After working with hundreds of fintech companies on their screening integration, we see the same mistakes repeatedly:

  • Screening only at onboarding. Sanctions lists change weekly. If you only screen at signup, you will miss customers who get sanctioned after they join your platform. Batch re-screening is essential.
  • Using exact match only.

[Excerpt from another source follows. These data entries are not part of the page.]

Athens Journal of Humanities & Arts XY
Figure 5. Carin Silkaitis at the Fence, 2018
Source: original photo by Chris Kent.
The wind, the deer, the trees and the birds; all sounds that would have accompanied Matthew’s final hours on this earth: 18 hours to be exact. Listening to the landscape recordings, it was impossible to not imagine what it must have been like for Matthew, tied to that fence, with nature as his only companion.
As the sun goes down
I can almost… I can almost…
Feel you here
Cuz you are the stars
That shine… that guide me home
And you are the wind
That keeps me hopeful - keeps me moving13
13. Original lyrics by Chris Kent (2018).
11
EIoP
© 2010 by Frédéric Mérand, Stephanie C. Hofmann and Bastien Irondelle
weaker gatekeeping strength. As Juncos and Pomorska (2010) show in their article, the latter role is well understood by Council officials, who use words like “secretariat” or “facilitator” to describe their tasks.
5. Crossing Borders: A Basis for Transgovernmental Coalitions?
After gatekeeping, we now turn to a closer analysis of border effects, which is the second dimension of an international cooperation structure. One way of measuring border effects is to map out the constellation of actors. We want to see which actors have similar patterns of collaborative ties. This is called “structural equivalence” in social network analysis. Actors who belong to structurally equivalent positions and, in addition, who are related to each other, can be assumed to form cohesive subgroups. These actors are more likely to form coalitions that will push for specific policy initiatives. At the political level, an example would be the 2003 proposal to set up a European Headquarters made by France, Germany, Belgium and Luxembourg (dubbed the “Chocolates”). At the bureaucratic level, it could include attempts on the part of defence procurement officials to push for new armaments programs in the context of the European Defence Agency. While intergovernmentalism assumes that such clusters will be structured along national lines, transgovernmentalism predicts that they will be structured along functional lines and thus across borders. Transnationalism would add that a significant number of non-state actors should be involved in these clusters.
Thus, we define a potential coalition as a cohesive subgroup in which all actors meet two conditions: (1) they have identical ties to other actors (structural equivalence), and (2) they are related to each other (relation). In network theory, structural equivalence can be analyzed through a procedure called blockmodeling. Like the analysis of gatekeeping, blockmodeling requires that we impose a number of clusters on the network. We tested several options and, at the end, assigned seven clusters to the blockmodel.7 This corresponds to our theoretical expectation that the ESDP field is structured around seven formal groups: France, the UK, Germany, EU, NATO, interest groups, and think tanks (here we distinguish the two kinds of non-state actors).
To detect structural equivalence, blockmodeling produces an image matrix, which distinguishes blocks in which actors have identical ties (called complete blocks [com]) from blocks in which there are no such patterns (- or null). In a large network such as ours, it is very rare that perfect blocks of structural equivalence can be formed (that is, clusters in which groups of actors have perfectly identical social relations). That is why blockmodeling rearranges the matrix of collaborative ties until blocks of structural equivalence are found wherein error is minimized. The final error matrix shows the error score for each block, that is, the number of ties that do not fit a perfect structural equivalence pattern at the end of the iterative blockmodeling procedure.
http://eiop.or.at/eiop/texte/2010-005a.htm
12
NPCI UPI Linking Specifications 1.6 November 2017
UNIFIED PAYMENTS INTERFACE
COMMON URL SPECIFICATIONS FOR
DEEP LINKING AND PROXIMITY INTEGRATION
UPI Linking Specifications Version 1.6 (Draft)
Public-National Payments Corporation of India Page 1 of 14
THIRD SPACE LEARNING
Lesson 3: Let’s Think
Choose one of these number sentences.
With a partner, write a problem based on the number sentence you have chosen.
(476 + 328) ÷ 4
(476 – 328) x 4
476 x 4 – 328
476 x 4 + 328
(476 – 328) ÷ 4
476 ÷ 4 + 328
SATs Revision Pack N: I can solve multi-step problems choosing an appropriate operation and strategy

A customer named "Mohammad" will not match "Mohammed" with exact matching. Sanctions evasion often involves name variations that only fuzzy matching can catch. This is now a regulatory requirement under EBA/GL/2024/14.
  • Ignoring PEPs. Many startups implement sanctions screening but skip PEP screening entirely. Regulators view this as a gap in your AML program. PEPs are not necessarily bad actors, but they require enhanced due diligence.
  • No audit trail. Every screening decision needs a timestamp, the query submitted, the results returned, and the action taken. If a regulator asks you to prove that you screened customer X on date Y, you need to produce that record.
  • Blocking all matches. Not every match is a true positive. A score of 0.65 on a common name like "Mohammed Ali" is probably a false positive. You need risk-based decision logic that considers match confidence, not a binary block/allow.

Batch re-screening for ongoing compliance

Ongoing compliance requires periodic re-screening of your entire customer base. Here is how to implement this with Verifex:

python
from verifex import Verifex

client = Verifex(api_key="YOUR_API_KEY")

# Weekly re-screening of all customers
customers = get_all_active_customers()  # Your database query

for customer in customers:
    result = client.screen(
        name=customer.name,
        type="person",
        dob=customer.dob,
        nationality=customer.nationality,
    )

    if result.risk_level in ("high", "medium"):
        # New match found — flag for compliance review
        create_alert(
            customer_id=customer.id,
            matches=result.matches,
            screened_at=result.timestamp,
        )

Why Verifex for the screening pillar

AML compliance has multiple pillars, and no single vendor covers all of them. Verifex focuses on doing the screening pillar exceptionally well:

  • 984,000+ entities from 27 sanctions and PEP sources, synced daily
  • 93.5% F1 score on standard screening benchmarks, balancing precision and recall
  • Sub-100ms latency for real-time screening in onboarding flows
  • Python and Node.js SDKs published on PyPI and npm
  • Free tier with 100 screens/month for testing and early-stage products
  • EBA/GL/2024/14 compliant with fuzzy matching built in by default

For transaction monitoring, you will need a separate solution. For screening, whether at onboarding, during transactions, or as part of periodic re-screening, Verifex gives you production-grade compliance at startup-friendly pricing.

Getting started

Building AML compliance into your fintech app does not need to be a six-month project. Start with the screening pillar, which is the most critical and the most straightforward to implement. Sign up for a free Verifex account, integrate the SDK into your onboarding flow, and you have covered the foundation of your AML program.

From there, add batch re-screening on a weekly cron job, implement risk-based decision logic for matches, and build your audit trail. The entire screening integration can be done in a day. The compliance program around it grows over time as your business scales.